▶ [TEXTE DE LECTURE]:

----

En revanche, dans le système qualifié de « dualiste », le droit international et le droit interne sont deux systèmes distincts. Il apparaît alors que dans un tel système, le traité doit, avant d’être applicable, être incorporé à la législation nationale sous forme de texte de loi.

Le Sénégal [par exemple] appartient à la tradition moniste. En effet, les instruments internationaux des droits de l’Homme font partie intégrante du droit positif sénégalais et les obligations internationales ont prépondérance sur les lois nationales. Tous les instruments internationaux auxquels le Sénégal est partie, notamment le Pacte international relatif aux droits économiques, sociaux et culturels (2), peuvent être invoqués devant les instances judiciaires et les tribunaux, qui les appliquent au même titre que la loi nationale (3).

Cela étant, au-delà de la diversité des solutions constatées lors du séminaire, il ne s’agit pas de s’arrêter à la constatation que le système de common law est plus inquisitoire et que le système romano germanique est plutôt accusatoire, mais qu’en adoptant le protocole facultatif, on pourrait arriver à un même objectif qui est la justiciabilité des droits économiques, sociaux et culturels, non pas au sens d’une sanction obligatoire mais au sens de leur effectivité en droit interne.

Le non respect par certains Etats des obligations qui leur incombent de par la ratification même des traités

  • Le risque pour les DESC d’être vidés de leur sens par l’ordonnancement juridique national

Il existe, surtout parmi les Etats du sud, des pays qui s’inscrivent dans la revendication de l’héritage romano-germanique mais reste que, bien qu’ils ratifient souvent la plupart des traités internationaux, ils s’abritent derrière des difficultés d’ordre économique ou financier pour ne pas remplir les obligations qui leur incombent de par la ratification même des traités.

Le principe fondamental qui gouverne l’application, au niveau interne, d’un traité international relatif aux droits de l’Homme, repose sur le postulat selon lequel « les Etats (lorsqu’il sont parties à un traité international), sont réputés se soumettre à un ordonnancement juridique dans lequel ils assument, pour le bien commun, diverses obligations non pas par rapport à d’autres Etats, mais vis-à-vis de tous les individus placés sous leur juridiction » (4).

Cet avis n’est pas largement partagé, notamment dans les pays pauvres où certains Etats assumant, dans leur législation et leur pratique, une bonne appréhension des obligations étatiques de respect, de protection des droits de l’Homme, n’en formulent pas moins des critiques sur le principe même de l’universalité des normes (5) édictées dans ce domaine. Il en résulte une situation grosse d’incertitude juridique : en effet, si les normes définies par le droit international, notamment en matière de protection des droits économiques, sociaux et culturels, sont vidées de leur sens par l’ordonnancement juridique national, toutes voies de réparation ou de recours appropriés, susceptibles de rendre les pouvoirs publics comptables de leurs actes face aux individus ou groupes lésés, deviennent inopérantes.

----

▶ [ENREGISTREMENTS FOURNIS]:
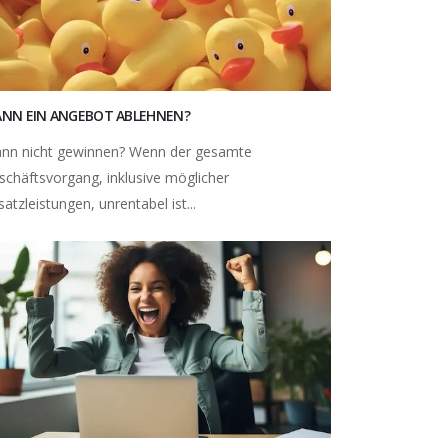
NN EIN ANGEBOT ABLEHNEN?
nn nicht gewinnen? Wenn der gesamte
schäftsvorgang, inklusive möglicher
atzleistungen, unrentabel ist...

----

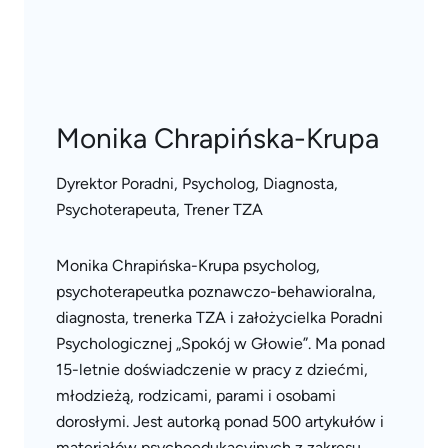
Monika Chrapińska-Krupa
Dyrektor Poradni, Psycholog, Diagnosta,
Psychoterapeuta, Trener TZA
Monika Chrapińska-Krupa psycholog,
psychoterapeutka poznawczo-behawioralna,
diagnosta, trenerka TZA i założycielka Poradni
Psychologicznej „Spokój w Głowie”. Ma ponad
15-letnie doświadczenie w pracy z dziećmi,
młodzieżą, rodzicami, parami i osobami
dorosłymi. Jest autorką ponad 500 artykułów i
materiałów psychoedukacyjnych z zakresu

----

▶ [TRAVAIL À RÉALISER]:
1) Répondez à ces questions d'après le texte sur l'application des traités en droit interne :
(a) Dans le système dualiste, sous quelle forme le traité doit-il être incorporé à la législation nationale avant d'être applicable ?
(b) À quelle tradition juridique le Sénégal appartient-il ?
(c) Derrière quelles difficultés certains Etats du sud s'abritent-ils pour ne pas remplir leurs obligations ?
2) Dans les enregistrements, recopiez à l'identique les lignes en commençant par celle qui contient « NN EIN ANGEBOT ABLEHNEN? » et en vous arrêtant après celle qui contient « atzleistungen, unrentabel ist... ».

▶ [RÉSULTATS PAR TÂCHE]:
1)
(a) Sous forme de texte de loi.
(b) À la tradition moniste.
(c) Derrière des difficultés d'ordre économique ou financier.

2)
NN EIN ANGEBOT ABLEHNEN?
nn nicht gewinnen? Wenn der gesamte
schäftsvorgang, inklusive möglicher
atzleistungen, unrentabel ist...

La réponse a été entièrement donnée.